Pretty sure most of mine will just make up a bullshit response nd go along with what I’m saying unless I give them more context.
There are genuinely interesting limitations to LLMs and the newer reasoning models, and I find it interesting to see what we can learn from them, this is just ham fisted robo gotcha journalism.
My friends aren’t burning up the planet just to come up with that useless response though.
My friends would probably say something like “I’ve never heard that one, but I guess it means something like …”
The problem is, these LLMs don’t give any indication when they’re making stuff up versus when repeating an incontrovertible truth. Lots of people don’t understand the limitations of things like Google’s AI summary* so they will trust these false answers. Harmless here, but often not.
* I’m not counting the little disclaimer because we’ve been taught to ignore smallprint from being faced with so much of it
My friends would probably say something like “I’ve never heard that one, but I guess it means something like …”
Ok, but the point is that lots of people would just say something and then figure out if it’s right later.

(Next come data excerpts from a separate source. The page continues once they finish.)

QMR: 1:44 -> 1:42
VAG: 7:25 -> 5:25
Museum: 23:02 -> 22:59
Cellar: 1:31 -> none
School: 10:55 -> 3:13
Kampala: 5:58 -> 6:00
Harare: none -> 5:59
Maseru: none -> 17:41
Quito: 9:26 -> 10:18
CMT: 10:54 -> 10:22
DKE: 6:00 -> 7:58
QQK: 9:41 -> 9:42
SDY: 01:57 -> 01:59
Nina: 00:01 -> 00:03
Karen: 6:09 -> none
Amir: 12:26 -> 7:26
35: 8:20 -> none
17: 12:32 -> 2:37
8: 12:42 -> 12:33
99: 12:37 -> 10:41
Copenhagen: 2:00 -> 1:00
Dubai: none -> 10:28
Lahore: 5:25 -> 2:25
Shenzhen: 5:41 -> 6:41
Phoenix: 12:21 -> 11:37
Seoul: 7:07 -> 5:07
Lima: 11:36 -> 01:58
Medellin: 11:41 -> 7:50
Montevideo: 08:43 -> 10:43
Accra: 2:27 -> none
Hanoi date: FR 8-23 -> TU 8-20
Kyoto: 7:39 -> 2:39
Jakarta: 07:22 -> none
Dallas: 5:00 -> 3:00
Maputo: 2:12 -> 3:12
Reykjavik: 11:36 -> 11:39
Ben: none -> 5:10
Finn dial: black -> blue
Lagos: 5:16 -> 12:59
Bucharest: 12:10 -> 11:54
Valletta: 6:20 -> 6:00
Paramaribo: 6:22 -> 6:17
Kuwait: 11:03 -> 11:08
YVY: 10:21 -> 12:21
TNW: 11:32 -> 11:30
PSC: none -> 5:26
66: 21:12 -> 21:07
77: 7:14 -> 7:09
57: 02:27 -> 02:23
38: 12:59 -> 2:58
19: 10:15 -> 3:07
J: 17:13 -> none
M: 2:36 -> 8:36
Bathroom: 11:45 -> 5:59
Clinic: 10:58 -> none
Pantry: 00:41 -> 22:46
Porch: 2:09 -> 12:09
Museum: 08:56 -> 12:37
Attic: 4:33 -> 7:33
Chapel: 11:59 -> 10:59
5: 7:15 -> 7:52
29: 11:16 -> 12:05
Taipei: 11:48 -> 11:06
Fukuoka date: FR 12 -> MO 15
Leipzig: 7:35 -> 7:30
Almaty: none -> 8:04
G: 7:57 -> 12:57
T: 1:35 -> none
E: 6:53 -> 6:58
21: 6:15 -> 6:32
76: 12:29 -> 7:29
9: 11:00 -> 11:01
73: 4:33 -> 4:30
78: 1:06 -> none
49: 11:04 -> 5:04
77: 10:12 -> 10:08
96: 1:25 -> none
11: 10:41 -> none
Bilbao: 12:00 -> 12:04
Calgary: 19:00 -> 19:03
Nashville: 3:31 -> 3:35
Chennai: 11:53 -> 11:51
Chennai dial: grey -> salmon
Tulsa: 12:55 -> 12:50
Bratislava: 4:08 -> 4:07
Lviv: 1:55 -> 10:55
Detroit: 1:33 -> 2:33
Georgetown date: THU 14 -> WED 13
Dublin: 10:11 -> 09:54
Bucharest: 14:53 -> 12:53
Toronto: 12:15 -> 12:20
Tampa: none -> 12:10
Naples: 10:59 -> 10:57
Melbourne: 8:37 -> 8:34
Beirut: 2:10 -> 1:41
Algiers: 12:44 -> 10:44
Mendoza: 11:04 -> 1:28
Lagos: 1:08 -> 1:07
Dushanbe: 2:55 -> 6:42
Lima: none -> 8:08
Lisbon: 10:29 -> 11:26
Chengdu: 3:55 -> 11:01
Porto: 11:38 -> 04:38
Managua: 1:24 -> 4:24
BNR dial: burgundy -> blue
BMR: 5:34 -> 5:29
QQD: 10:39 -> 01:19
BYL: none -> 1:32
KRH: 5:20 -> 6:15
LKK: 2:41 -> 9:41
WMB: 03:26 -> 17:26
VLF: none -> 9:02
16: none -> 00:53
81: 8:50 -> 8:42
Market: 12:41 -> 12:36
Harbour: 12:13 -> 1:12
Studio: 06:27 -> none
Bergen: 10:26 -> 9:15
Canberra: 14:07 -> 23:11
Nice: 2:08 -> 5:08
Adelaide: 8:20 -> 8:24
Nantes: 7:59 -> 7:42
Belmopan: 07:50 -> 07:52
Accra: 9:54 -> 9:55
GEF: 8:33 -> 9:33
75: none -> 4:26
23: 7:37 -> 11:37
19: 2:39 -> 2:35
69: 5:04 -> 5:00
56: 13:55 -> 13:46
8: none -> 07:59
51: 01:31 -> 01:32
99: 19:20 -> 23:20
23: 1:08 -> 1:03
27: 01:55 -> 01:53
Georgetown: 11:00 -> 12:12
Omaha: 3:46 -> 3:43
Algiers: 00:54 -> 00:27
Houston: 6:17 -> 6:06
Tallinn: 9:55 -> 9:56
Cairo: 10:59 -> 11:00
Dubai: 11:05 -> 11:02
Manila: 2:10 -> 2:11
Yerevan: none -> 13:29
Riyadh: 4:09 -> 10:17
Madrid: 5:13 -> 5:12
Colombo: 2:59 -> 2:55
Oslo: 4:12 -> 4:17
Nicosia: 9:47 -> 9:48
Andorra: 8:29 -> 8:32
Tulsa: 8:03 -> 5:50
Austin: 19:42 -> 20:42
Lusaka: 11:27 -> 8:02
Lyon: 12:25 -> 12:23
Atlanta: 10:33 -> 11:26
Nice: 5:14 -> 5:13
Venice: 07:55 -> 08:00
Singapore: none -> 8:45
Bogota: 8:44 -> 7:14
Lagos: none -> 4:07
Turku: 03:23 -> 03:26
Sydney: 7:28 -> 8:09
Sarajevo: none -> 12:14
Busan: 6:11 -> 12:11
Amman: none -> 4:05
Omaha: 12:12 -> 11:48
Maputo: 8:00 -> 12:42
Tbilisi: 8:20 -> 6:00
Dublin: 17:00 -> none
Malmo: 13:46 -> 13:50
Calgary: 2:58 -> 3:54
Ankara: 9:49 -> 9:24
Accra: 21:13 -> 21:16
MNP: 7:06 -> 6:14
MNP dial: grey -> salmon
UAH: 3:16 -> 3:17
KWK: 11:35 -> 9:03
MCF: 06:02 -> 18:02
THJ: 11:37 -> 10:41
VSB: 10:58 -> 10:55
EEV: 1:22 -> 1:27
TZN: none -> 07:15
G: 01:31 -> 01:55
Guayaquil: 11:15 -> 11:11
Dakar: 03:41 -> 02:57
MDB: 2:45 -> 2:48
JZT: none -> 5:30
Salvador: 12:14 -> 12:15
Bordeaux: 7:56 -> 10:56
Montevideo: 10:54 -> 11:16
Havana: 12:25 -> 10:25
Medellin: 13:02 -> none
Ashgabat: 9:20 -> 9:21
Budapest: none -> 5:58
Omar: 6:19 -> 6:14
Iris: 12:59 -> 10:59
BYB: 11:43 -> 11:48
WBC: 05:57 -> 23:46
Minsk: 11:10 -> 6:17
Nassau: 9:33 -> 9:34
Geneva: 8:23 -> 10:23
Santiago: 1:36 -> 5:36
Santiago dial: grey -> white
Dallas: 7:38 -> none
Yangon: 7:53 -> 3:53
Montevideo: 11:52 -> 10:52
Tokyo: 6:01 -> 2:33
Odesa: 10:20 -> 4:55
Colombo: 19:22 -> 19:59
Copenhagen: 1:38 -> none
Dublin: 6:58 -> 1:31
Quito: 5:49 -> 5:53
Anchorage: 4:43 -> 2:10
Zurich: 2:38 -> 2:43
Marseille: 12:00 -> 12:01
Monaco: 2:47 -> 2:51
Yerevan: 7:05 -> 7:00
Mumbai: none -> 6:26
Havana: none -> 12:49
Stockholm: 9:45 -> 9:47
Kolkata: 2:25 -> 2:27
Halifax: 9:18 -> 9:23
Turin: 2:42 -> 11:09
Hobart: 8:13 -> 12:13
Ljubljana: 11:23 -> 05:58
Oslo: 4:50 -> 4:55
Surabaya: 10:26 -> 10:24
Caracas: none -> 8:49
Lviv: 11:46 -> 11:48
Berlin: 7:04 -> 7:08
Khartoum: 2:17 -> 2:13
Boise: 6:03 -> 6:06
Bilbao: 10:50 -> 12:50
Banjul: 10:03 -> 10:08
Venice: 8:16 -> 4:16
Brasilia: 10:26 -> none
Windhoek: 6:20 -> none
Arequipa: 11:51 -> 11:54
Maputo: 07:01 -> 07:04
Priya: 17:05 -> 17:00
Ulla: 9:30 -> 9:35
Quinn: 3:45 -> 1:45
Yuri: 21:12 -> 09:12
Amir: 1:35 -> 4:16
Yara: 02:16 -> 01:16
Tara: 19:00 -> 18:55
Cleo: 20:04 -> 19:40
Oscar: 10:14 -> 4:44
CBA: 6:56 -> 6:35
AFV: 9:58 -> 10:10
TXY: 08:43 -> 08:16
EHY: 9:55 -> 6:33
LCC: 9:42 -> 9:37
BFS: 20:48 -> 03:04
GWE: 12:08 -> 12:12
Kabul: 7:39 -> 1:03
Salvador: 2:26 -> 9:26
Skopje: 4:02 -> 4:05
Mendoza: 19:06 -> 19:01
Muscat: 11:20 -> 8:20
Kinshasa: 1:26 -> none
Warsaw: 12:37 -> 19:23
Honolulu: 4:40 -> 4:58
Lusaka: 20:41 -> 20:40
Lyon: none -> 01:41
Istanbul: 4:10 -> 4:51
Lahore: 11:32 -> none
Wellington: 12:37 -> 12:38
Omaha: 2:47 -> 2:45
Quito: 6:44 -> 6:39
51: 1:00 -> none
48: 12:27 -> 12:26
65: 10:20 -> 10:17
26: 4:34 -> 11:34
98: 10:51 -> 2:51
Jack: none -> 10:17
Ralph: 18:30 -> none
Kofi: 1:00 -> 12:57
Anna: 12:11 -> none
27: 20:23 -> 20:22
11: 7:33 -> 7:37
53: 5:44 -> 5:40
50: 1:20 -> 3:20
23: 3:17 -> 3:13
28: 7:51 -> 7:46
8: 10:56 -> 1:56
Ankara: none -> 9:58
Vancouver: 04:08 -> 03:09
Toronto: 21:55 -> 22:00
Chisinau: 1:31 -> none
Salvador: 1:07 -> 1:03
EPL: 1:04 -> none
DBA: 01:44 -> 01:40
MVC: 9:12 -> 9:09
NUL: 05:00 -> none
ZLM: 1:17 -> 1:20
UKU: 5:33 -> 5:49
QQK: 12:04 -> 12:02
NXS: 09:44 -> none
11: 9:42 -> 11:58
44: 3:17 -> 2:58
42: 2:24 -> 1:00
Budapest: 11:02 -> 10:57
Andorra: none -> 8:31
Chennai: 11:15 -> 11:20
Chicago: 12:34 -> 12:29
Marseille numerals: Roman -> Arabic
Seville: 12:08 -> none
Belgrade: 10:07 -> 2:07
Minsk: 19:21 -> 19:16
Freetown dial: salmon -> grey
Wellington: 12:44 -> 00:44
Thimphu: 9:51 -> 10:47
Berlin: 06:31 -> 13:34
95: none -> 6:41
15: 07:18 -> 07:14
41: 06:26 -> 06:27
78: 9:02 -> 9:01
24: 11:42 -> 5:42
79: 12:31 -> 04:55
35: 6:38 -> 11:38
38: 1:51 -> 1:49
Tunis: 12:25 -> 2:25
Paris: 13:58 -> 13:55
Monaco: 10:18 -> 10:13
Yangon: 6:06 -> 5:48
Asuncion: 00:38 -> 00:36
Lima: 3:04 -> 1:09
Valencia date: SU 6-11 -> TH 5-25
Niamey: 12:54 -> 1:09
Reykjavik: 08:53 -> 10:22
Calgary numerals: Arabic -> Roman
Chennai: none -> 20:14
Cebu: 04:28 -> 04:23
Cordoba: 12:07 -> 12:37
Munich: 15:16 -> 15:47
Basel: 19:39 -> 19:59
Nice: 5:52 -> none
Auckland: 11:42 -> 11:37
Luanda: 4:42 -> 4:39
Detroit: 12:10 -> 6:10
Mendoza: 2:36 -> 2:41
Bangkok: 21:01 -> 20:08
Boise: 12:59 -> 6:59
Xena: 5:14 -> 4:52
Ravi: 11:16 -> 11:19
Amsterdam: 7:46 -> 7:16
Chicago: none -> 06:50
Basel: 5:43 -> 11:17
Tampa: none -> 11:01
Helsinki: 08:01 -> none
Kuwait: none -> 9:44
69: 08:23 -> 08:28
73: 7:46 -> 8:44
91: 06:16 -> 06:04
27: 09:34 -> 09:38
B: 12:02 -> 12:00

The problem is, these LLMs don’t give any indication when they’re making stuff up versus when repeating an incontrovertible truth. Lots of people don’t understand the limitations of things like Google’s AI summary* so they will trust these false answers. Harmless here, but often not.
Quite frankly, you sound like middle school teachers being hysterical about Wikipedia being wrong sometimes.
LLMs are already being used for policy making, business decisions, software creation and the like. The issue is bigger than summarisers, and “hallucinations” are a real problem when they lead to real decisions and real consequences.
If you can’t imagine why this is bad, maybe read some Kafka or watch some Black Mirror.